Example of 2-dimensional grid and block organization. Source.

Then, a user can determine how many many and what dimension of threads and blocks to use when launching each individual kernel. Here is an example that also shows how data is transferred from a CPU process to the GPU through special memory copying functions.

#define BLOCK_SIZE 16

void matadd_wrapper(float* lhs, float* rhs, size_t rows, size_t cols, bool sub,
                    bool broadcast) {
  float *d_l, *d_r;
  cudaMalloc(&d_l, sizeof(float) * rows * cols);
  cudaMalloc(&d_r, sizeof(float) * rows * (broadcast ? 1 : cols));

  cudaMemcpy(d_l, lhs, sizeof(float) * rows * cols, cudaMemcpyHostToDevice);
  cudaMemcpy(d_r, rhs, sizeof(float) * rows * (broadcast ? 1 : cols),
             cudaMemcpyHostToDevice);

  uint grid_x = (cols + BLOCK_SIZE - 1) / BLOCK_SIZE;
  uint grid_y = (rows + BLOCK_SIZE - 1) / BLOCK_SIZE;
  dim3 gridsize(grid_x, grid_y);
  dim3 blocksize(BLOCK_SIZE, BLOCK_SIZE);

  matadd_k<<<gridsize, blocksize>>>(d_l, d_r, rows, cols, sub, broadcast);

  cudaMemcpy(lhs, d_l, sizeof(float) * rows * cols, cudaMemcpyDeviceToHost);
  cudaFree(d_l);
  cudaFree(d_r);
}

The <<<>>> notation is used to designate the launching of a kernel and the parameters for the threads and blocks go within. The optimal block size is often constant for a designated class of systems, and so is provided as a preprocessor directive.

This multi-dimensional organization is largely for user convenience, as much of the data utilized by GPU processes are often multi-dimensional as well.
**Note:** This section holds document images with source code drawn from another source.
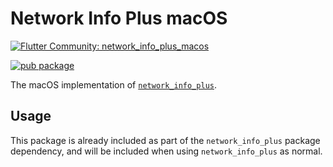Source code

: # Network Info Plus macOS

[![Flutter Community: network_info_plus_macos](https://fluttercommunity.dev/_github/header/network_info_plus_macos)](https://github.com/fluttercommunity/community)

[![pub package](https://img.shields.io/pub/v/network_info_plus_macos.svg)](https://pub.dev/packages/network_info_plus_macos)

The macOS implementation of [`network_info_plus`](https://pub.dev/packages/network_info_plus).

## Usage

This package is already included as part of the `network_info_plus` package dependency, and will
be included when using `network_info_plus` as normal.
I also think the multi-dimensionality could be somewhat representative of the physical layout of the cores on a GPU, but this is just a hunch.

Much of the information covered in this section is explained in greater detail on NVIDIA's own explanation of CUDA programming.

Performance Comparison

All of the following graphs measure the time for a training cycle excluding picking a mini-batch. This means the forward and backward progations, as well as the parameter updates. Each setup was run for 50 iterations and measures the loss over time and the distribution of iteration times in microseconds.

CPU-only network using std::vector. Iteration time approximately 3430 ms.

CPU-only network using arrays. Iteration time approximately 428 ms.

CPU network using GPU matrix multiplication. Iteration time approximately 18 ms.

GPU network. Iteration time approximately 12 ms.

From the original std::vector approach, the final network had about a 285x speedup. From the array-based CPU network, the final network had about a 35x speedup.

How to make it even faster

There are a couple ways to make the network inference and training faster with GPU acceleration.

Firstly, the overhead of copying data between the CPU and GPU can be dramatically decresed by performing whole layers on GPU. Currently, each individual operation in a layer happens in its own kernel, but by combining this into a single kernel for each layer, it's possible that the network inference could be considerably sped up.

Secondly, much of the time spent during the training of the network is dedicated to getting training data. This process is currently entirely CPU-controlled, but by transferring this to the GPU, I'm sure the training speed would increase dramatically. However, I'm not well-versed in GPU memory management enough to implement that mylself, so I'll just leave it as a thought.

Source code

The source code for this project exists at its GitHub repository. The cpu-only branch contains a snapshot of the project from before the GPU parts were implemented while the master branch contains the GPU setup.